START Excerpted text
Reputation: 1092
I have a really large csv file about 10GB. When ever I try to read in into iPython notebook using
data = pd.read_csv("data.csv")
my laptop gets stuck. Is it possible to just read like 10,000 rows or 500 MB of a csv file.
Upvotes: 5
Views: 17527
Reputation: 29690
It is possible. You can create an iterator yielding chunks of your csv of a certain size at a time as a DataFrame by passing iterator=True
with your desired chunksize
to read_csv
.
df_iter = pd.read_csv('data.csv', chunksize=10000, iterator=True)
for iter_num, chunk in enumerate(df_iter, 1):
print(f'Processing iteration {iter_num}')
END Excerpted text
START Material provided
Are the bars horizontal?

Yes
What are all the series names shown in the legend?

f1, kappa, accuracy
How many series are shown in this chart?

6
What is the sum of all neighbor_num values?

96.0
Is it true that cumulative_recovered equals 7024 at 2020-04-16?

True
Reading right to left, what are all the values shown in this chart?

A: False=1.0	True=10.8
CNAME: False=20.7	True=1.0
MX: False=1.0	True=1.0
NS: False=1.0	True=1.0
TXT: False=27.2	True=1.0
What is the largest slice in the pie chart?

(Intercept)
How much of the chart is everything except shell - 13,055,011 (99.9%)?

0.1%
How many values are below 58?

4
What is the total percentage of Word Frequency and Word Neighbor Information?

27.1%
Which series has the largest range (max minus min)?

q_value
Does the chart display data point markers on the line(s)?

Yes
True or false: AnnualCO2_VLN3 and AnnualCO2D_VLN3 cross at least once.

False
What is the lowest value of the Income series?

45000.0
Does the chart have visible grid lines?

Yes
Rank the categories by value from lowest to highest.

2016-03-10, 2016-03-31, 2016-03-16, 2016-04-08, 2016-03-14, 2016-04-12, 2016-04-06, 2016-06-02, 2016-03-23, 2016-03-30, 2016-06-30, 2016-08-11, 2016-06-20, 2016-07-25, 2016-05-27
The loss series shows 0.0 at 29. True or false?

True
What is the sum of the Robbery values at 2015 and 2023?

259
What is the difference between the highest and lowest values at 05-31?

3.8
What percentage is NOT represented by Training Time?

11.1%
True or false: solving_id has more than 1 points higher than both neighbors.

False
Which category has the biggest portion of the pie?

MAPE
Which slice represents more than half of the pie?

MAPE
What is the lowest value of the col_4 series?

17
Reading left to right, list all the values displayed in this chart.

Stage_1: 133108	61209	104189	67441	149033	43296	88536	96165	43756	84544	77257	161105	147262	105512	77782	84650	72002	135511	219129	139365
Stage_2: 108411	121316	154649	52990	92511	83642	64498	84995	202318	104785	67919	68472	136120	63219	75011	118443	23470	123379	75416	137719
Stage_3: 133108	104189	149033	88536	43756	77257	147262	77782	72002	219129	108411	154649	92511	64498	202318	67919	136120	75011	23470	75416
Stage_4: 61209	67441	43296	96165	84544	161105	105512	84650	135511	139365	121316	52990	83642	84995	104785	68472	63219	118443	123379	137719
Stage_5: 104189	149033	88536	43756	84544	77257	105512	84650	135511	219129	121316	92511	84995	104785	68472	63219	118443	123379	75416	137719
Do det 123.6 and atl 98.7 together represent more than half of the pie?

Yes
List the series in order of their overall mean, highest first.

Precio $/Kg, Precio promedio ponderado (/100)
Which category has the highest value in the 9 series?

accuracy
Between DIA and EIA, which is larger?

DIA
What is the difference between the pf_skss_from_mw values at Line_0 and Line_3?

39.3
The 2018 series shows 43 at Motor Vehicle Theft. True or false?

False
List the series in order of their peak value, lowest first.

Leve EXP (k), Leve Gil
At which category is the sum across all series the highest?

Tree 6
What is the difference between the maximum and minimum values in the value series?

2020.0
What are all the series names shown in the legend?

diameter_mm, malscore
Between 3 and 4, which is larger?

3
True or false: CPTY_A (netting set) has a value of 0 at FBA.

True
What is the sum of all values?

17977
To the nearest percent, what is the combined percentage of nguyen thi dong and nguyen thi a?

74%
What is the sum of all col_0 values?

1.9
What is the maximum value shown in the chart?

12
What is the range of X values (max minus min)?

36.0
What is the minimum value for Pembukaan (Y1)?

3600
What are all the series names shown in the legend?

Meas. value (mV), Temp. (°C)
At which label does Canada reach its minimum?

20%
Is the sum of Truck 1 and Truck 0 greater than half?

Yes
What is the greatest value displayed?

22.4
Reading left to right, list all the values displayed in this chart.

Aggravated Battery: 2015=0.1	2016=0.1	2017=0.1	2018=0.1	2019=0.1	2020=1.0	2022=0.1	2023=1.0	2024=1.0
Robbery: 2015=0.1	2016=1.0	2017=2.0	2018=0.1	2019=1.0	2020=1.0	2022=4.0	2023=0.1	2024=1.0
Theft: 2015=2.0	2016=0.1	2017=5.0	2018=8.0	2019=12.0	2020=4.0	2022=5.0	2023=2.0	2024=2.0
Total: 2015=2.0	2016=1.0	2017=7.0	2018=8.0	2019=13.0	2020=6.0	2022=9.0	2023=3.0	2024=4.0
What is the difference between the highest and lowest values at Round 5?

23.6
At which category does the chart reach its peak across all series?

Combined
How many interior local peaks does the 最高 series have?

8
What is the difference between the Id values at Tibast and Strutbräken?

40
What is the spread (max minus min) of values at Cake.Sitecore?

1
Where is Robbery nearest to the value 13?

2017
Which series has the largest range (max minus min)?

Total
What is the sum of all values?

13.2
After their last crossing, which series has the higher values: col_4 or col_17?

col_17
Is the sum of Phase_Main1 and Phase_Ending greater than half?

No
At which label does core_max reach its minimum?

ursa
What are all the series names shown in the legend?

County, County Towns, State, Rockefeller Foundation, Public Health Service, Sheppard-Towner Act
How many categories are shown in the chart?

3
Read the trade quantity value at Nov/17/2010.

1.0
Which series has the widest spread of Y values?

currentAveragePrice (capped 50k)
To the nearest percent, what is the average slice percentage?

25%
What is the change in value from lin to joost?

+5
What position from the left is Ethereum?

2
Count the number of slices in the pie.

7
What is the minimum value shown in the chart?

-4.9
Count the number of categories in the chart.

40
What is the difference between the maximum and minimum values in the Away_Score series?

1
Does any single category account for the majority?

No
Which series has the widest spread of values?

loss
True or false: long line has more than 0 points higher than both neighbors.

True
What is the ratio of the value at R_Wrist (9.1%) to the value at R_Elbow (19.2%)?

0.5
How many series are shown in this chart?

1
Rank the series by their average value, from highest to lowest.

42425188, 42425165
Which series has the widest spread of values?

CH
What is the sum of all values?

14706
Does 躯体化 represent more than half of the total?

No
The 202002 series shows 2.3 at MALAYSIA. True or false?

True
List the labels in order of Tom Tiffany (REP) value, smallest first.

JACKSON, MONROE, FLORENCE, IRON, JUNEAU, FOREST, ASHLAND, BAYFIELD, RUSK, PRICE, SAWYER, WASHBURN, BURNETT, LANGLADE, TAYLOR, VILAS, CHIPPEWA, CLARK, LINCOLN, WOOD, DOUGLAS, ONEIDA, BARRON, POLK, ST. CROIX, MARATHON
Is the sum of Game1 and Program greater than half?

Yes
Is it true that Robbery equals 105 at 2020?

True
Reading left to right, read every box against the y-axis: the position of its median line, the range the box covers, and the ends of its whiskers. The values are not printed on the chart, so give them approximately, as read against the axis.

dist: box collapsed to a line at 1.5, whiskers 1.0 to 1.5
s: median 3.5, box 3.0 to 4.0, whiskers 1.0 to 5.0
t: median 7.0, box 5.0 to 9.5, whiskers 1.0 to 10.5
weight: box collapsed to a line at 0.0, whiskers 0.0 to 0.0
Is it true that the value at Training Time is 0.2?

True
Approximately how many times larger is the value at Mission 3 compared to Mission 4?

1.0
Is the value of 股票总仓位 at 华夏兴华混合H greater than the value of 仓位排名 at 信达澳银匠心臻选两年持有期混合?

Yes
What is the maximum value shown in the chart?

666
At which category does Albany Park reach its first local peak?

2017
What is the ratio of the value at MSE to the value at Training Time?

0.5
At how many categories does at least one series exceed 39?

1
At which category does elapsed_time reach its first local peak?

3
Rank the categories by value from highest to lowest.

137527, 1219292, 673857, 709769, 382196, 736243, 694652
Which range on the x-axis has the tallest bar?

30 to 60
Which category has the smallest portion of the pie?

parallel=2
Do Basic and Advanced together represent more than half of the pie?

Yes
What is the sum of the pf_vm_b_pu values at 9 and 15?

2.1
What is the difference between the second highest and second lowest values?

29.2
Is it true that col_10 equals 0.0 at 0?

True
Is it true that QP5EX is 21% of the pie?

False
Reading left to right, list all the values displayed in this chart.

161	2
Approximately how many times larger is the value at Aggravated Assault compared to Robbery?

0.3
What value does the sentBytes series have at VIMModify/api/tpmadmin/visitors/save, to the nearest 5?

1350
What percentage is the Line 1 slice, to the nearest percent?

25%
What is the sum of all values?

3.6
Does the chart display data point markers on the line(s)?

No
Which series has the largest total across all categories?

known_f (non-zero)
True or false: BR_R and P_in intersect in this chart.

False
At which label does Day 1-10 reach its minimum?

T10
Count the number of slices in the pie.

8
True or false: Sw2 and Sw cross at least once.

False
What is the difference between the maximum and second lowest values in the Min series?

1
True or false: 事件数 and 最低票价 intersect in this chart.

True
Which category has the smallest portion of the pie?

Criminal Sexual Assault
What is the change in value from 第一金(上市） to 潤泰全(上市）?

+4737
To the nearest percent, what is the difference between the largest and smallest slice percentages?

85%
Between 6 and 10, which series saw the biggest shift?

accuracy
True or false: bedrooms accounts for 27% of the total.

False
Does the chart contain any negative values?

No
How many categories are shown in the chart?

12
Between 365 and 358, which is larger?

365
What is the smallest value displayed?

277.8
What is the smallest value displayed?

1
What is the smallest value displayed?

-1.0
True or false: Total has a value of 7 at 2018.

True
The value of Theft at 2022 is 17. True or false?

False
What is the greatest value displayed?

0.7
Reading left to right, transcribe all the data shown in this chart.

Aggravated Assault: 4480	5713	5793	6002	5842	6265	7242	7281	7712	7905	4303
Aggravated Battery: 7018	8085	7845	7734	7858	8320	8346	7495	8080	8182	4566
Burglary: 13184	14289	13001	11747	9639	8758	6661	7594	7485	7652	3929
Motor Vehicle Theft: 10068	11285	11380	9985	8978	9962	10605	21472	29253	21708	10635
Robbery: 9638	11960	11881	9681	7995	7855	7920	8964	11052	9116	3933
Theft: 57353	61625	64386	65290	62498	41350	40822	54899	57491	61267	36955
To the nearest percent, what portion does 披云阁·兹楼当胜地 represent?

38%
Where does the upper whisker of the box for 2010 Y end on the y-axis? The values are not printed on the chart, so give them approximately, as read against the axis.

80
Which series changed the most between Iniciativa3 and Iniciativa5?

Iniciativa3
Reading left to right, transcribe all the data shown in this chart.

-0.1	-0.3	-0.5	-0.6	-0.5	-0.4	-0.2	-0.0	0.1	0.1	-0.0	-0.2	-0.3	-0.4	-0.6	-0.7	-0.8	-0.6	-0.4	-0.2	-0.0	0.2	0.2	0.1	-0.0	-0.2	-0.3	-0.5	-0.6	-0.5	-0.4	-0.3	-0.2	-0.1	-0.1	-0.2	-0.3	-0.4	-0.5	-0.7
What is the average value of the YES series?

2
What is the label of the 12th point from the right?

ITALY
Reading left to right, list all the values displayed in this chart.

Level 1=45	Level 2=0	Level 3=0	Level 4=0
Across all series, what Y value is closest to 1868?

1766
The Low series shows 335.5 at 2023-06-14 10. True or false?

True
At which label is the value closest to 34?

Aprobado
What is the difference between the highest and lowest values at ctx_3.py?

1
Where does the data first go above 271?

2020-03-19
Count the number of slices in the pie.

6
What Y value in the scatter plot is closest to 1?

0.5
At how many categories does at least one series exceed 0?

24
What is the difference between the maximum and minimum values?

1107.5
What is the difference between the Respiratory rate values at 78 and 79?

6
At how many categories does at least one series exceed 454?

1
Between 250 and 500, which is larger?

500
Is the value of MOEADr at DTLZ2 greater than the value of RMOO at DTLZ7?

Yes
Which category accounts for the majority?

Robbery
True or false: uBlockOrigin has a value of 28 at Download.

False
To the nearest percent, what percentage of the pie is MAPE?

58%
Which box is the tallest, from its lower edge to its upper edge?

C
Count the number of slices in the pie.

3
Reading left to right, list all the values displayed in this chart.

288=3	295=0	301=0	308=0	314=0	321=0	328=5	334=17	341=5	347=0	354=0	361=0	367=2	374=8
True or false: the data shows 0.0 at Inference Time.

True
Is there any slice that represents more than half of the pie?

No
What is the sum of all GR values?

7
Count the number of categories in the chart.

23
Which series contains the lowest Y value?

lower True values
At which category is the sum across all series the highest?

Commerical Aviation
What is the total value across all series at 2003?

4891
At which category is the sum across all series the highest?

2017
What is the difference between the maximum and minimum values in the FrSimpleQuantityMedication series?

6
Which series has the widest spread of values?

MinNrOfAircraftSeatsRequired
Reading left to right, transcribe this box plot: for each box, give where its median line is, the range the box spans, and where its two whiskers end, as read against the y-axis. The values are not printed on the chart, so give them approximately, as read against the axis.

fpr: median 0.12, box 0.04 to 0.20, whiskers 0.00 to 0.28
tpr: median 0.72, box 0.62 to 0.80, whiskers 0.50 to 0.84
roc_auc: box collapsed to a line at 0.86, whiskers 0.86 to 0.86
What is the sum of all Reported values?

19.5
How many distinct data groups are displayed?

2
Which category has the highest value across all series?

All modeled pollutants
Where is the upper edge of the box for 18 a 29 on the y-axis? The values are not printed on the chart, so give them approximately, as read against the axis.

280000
END Material provided
▶ Assignment A
Repeat the passage from the thread on reading a large CSV file that opens with the words containing "Reputation: 1092" and closes with "pd.read_csv('data.csv', chunksize=10000, iterator=True)".
▶ Assignment B
Pick up the thread on reading a large CSV file in pandas after its last line and continue it.

▶ Written response A
Reputation: 1092
I have a really large csv file about 10GB. When ever I try to read in into iPython notebook using
data = pd.read_csv("data.csv")
my laptop gets stuck. Is it possible to just read like 10,000 rows or 500 MB of a csv file.
Upvotes: 5
Views: 17527
Reputation: 29690
It is possible. You can create an iterator yielding chunks of your csv of a certain size at a time as a DataFrame by passing iterator=True
with your desired chunksize
to read_csv
.
df_iter = pd.read_csv('data.csv', chunksize=10000, iterator=True)

▶ Written response B
# do things with chunk
Or more briefly
for chunk in pd.read_csv('data.csv', chunksize=10000):
# do things with chunk
Alternatively if there was just a specific part of the csv you wanted to read, you could use the skiprows
and nrows
options to start at a particular line and subsequently read n
rows, as the naming suggests.
Upvotes: 14
Reputation: 496
Likely a memory issue. On read_csv you can set chunksize (where you can specify number of rows).
Alternatively, if you don't need all the columns, you can change usecols on read_csv to import only the columns you need.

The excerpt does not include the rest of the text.